**To do:** Looking at the data below, how many lines include the word "roads"? Respond with the number only.

--

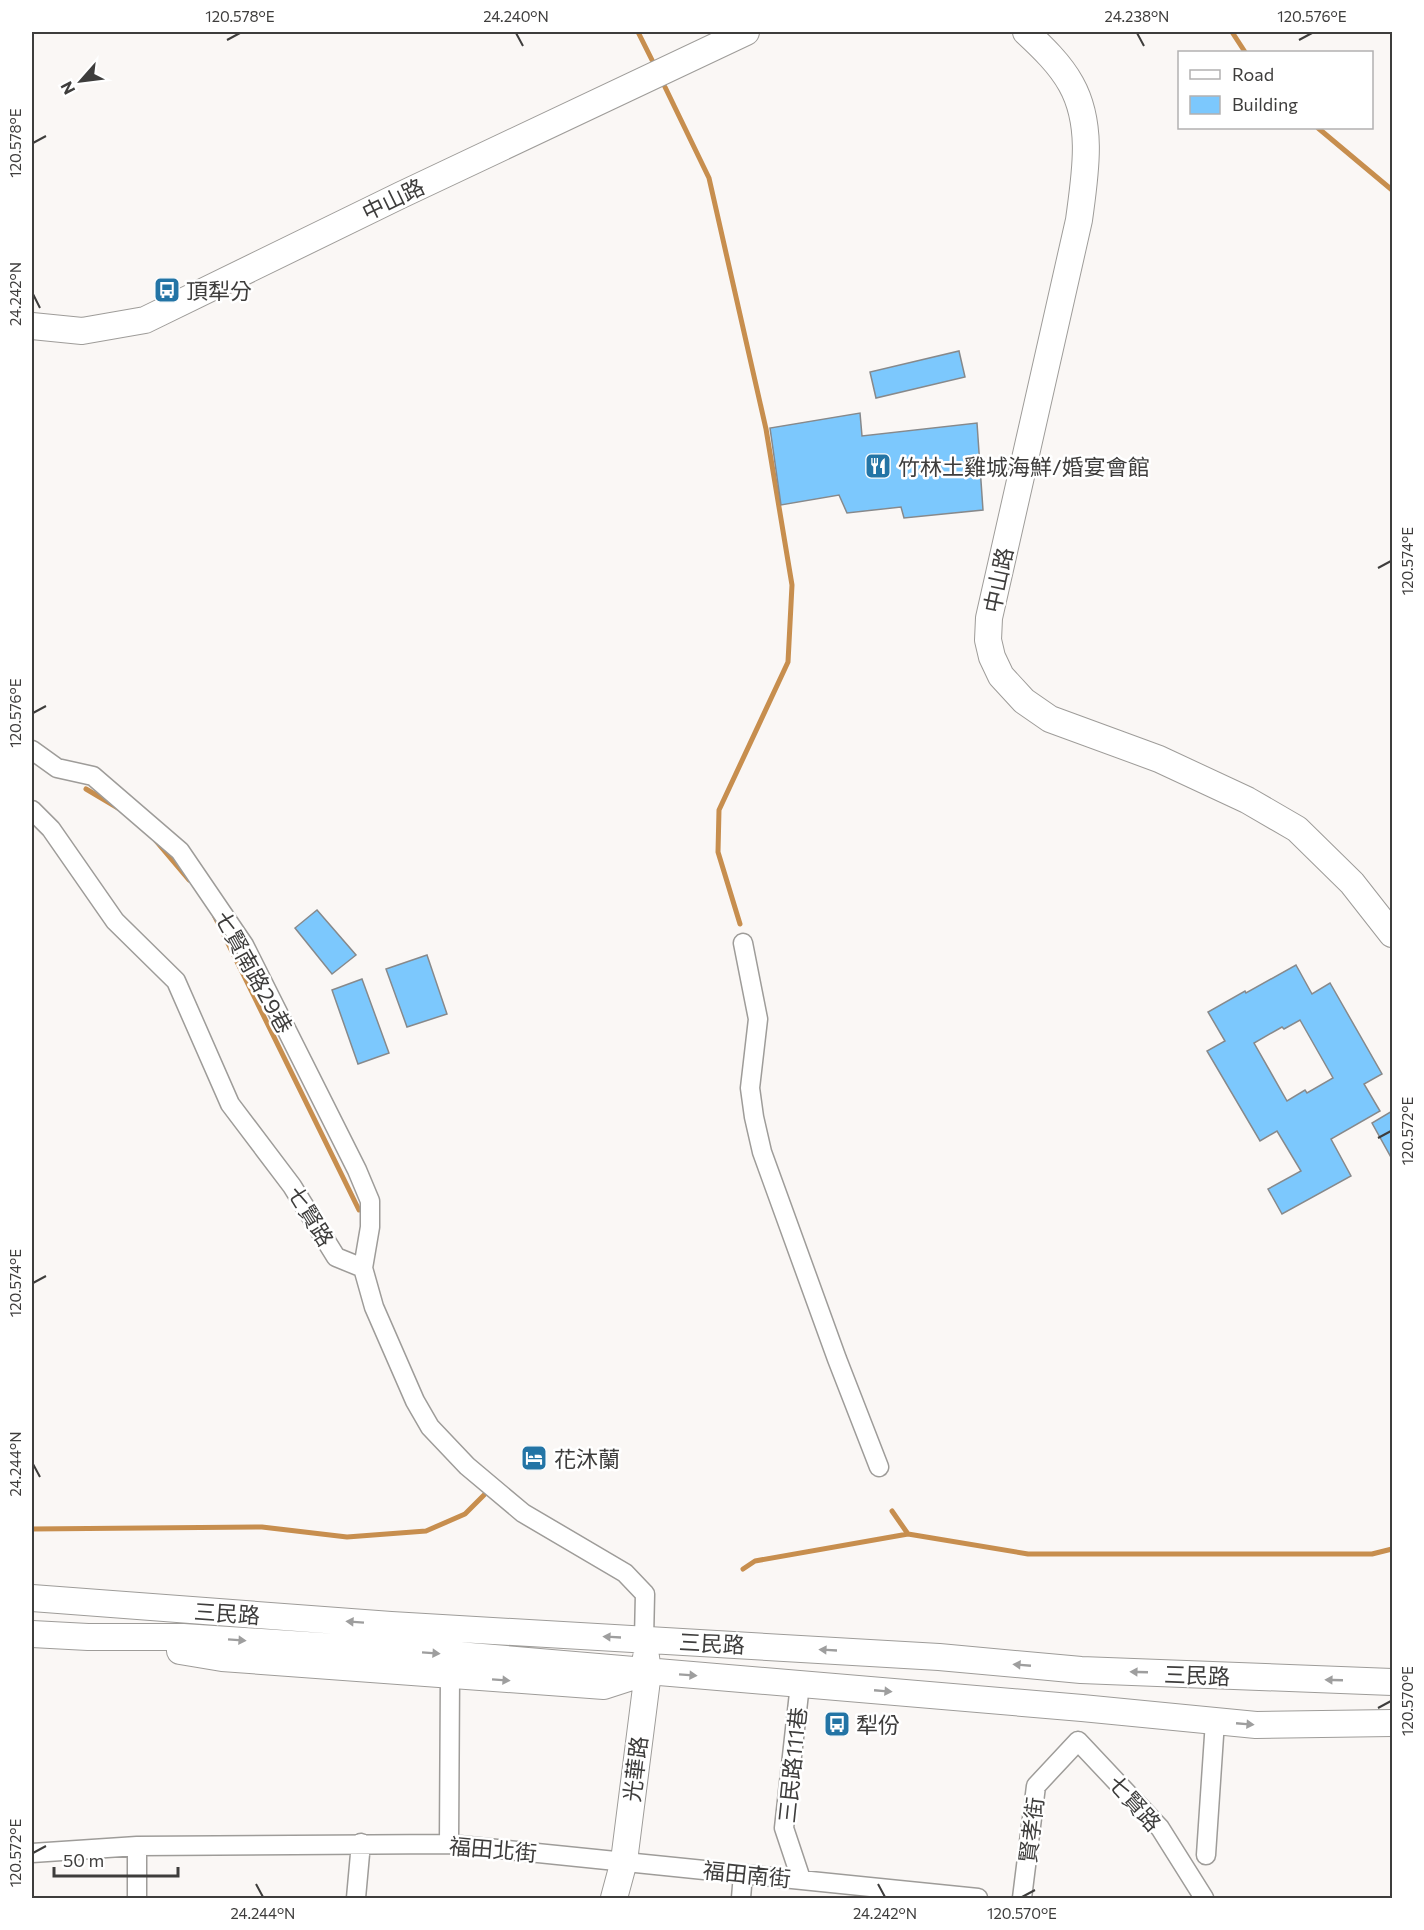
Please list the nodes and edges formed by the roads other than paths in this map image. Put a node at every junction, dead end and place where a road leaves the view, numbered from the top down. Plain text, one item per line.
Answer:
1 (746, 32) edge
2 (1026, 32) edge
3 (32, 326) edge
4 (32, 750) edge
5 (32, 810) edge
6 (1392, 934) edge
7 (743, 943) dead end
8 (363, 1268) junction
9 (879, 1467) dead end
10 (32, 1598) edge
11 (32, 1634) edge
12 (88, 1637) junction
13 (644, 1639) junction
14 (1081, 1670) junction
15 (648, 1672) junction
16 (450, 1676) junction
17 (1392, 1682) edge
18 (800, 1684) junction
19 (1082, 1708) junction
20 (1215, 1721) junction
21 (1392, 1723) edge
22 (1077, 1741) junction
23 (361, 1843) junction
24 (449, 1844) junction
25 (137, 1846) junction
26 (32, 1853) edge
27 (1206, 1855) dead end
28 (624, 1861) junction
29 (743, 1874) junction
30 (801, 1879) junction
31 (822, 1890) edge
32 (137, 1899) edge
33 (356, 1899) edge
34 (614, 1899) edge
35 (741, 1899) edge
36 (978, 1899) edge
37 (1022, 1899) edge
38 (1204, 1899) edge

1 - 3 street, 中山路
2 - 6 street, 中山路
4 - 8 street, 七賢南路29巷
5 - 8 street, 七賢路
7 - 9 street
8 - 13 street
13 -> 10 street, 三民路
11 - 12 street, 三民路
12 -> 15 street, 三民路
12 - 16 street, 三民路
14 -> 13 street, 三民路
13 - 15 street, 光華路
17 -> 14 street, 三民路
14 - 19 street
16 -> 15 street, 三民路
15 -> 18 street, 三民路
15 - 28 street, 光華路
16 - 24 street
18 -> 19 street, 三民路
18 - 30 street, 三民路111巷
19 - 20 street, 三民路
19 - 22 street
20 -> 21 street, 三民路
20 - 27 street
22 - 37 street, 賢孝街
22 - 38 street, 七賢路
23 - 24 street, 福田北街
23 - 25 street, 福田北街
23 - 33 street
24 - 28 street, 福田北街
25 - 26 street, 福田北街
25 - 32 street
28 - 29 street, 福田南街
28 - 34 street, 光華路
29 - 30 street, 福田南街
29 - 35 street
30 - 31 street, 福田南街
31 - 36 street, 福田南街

--

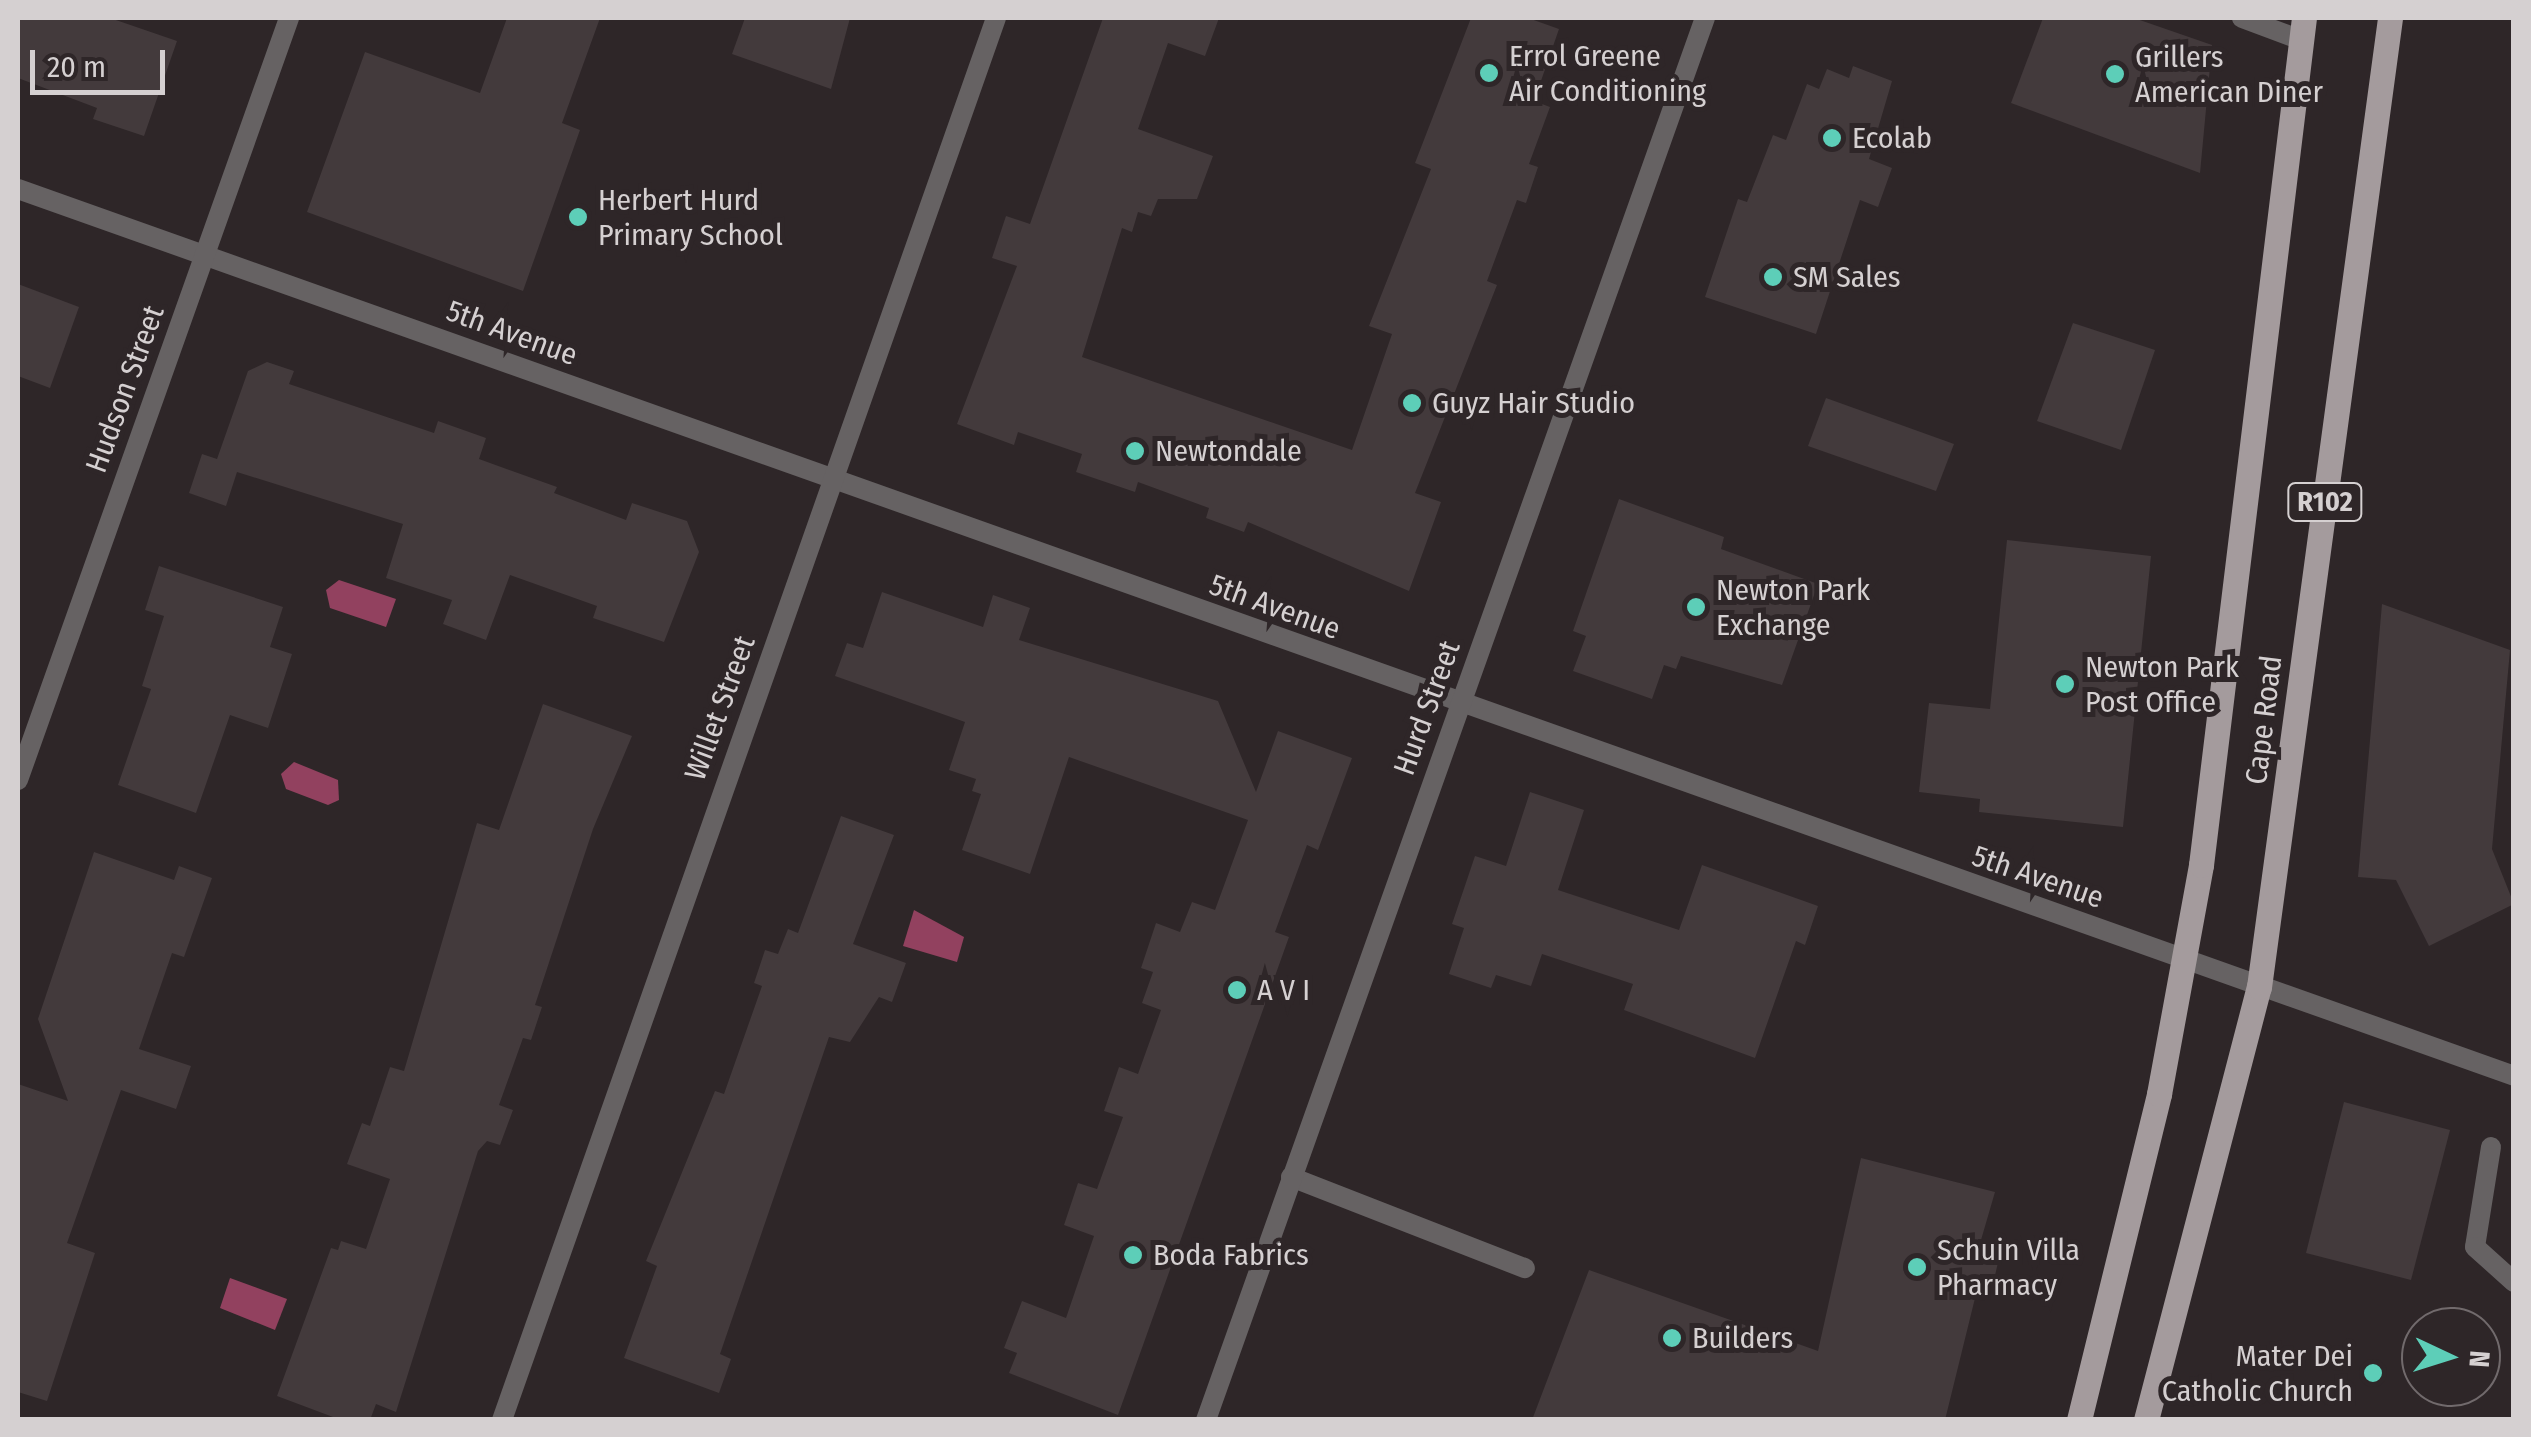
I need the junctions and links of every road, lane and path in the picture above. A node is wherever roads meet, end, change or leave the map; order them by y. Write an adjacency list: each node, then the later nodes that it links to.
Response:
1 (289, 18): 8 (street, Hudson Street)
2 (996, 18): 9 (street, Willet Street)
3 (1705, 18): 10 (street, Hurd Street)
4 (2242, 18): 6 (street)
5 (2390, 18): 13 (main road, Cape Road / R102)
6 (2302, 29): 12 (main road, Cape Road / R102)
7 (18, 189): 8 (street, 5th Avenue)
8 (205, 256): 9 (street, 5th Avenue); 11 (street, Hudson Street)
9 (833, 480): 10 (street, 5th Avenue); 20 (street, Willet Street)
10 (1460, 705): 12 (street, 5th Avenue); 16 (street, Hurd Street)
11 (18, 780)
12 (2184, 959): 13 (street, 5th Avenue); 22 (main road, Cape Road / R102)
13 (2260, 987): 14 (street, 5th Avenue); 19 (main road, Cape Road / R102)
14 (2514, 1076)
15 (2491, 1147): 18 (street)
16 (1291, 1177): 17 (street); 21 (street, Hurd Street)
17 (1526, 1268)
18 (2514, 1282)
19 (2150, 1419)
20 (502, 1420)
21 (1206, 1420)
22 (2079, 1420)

--

**Solved exercise:** 2